British household confidence took a knock following voters’ decision to leave the European Union but businesses were more circumspect, according to surveys that offer an early glimpse of the impact on sentiment by last month’s surprise referendum result.
A gauge of household finances published Wednesday by data firm IHS Markit Ltd. worsened in July. Separately, the Bank of England said its network of regional agents reported a marked increase in perceptions of uncertainty among businesses, with some saying they were reconsidering investment and hiring plans for the year ahead. Exporters, however, welcomed the falling pound, which makes British goods and services more competitive on world markets.
Yet there were hopeful signs. Firms said they don’t intend to cut spending and investment in the near-term, although they said they may reconsider their longer-term hiring and investment plans.
The surveys offer potential clues as to the health of the U.K. economy, but firm data for the post-referendum period won’t be available until the fall. Britons voted 52% to 48% to leave the EU in a vote June 23, a decision economists say will likely weigh on the economy this year and next. Yet they are divided over how large any slowdown will be, or how durable.
Separately, official data Wednesday showed the British labor market continued to strengthen in the run-up to the referendum. The Office for National Statistics said the number of people out of work in the U.K. fell by 54,000 between March and May, pushing the average jobless rate over the three months to 4.9%, from 5% the previous three months. The unemployment rate was last lower in 2005.
Treasury chief Philip Hammond said the data are proof that “the fundamentals of the British economy are strong.”
Mr. Hammond was appointed last week after Theresa May became leader of the Conservative Party and the country’s new prime minister. He said on Tuesday the government will set out fresh tax and spending plans in a regular financial statement toward the end of the year. He has already said the government will abandon its pre-referendum goal of eliminating the U.K.’s budget deficit by 2020.

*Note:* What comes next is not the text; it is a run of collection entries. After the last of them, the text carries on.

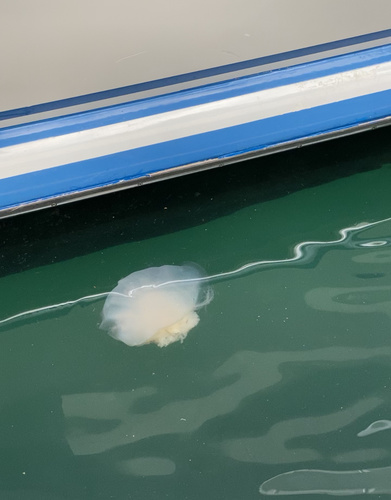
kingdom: Animalia
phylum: Cnidaria
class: Scyphozoa
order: Semaeostomeae
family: Cyaneidae
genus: Cyanea
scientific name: Cyanea nozakii
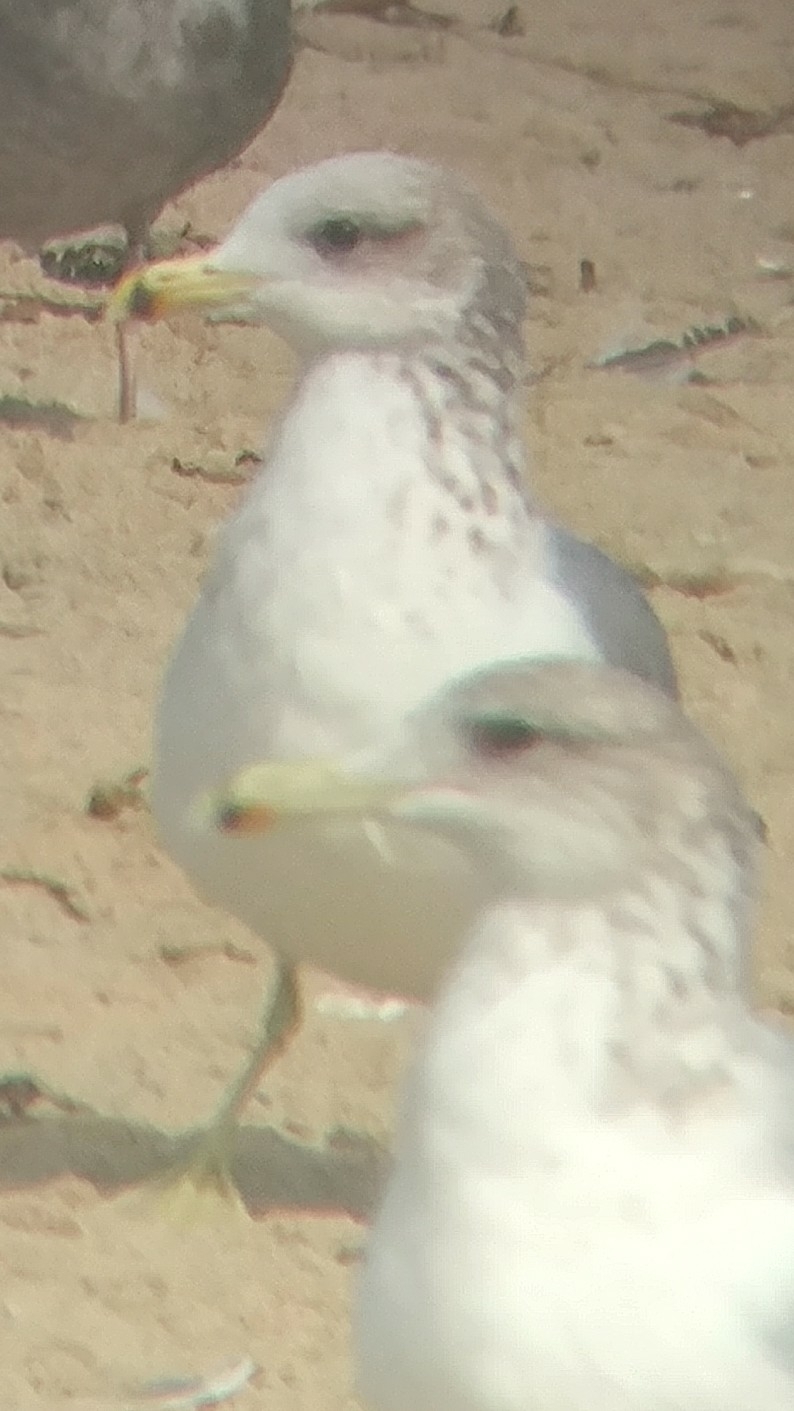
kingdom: Animalia
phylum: Chordata
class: Aves
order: Charadriiformes
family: Laridae
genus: Larus
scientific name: Larus californicus
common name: California gull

The Bank of England, meanwhile, has signaled it will cut its benchmark interest rate from 0.5% in August as a part of a package of stimulus measures to support the economy following the Brexit vote.
IHS Markit said Wednesday a monthly gauge of households’ financial health deteriorated in July immediately after the vote. Consumers were the gloomiest about the outlook for their own personal finances for two and half a years, Markit said, reflecting concerns over jobs and the prospect of rising prices.
In a regular monthly report, the BOE said businesses were “shocked” by the referendum result and were pausing to take stock. Many firms told the BOE’s representatives that they intend to conduct strategic reviews of their operations in light of the result.
The International Monetary Fund on Tuesday trimmed its forecasts for the U.K. and the global economy following the Brexit vote. The IMF cut its growth forecast for Britain to 1.7% this year from 1.9% previously, and its 2017 forecast to 1.3% from 2.2%. Others expect a much more pronounced slowdown: Economists at UBS Group AG predict growth of 1.3% in 2016 and just 0.5% in 2017.
The FTSE 100 index of U.K.-listed stocks has gained around 10% since the day after the vote, while the more domestically-focused FTSE 250 index has risen 6%. Sterling, however, is down 11% against the dollar.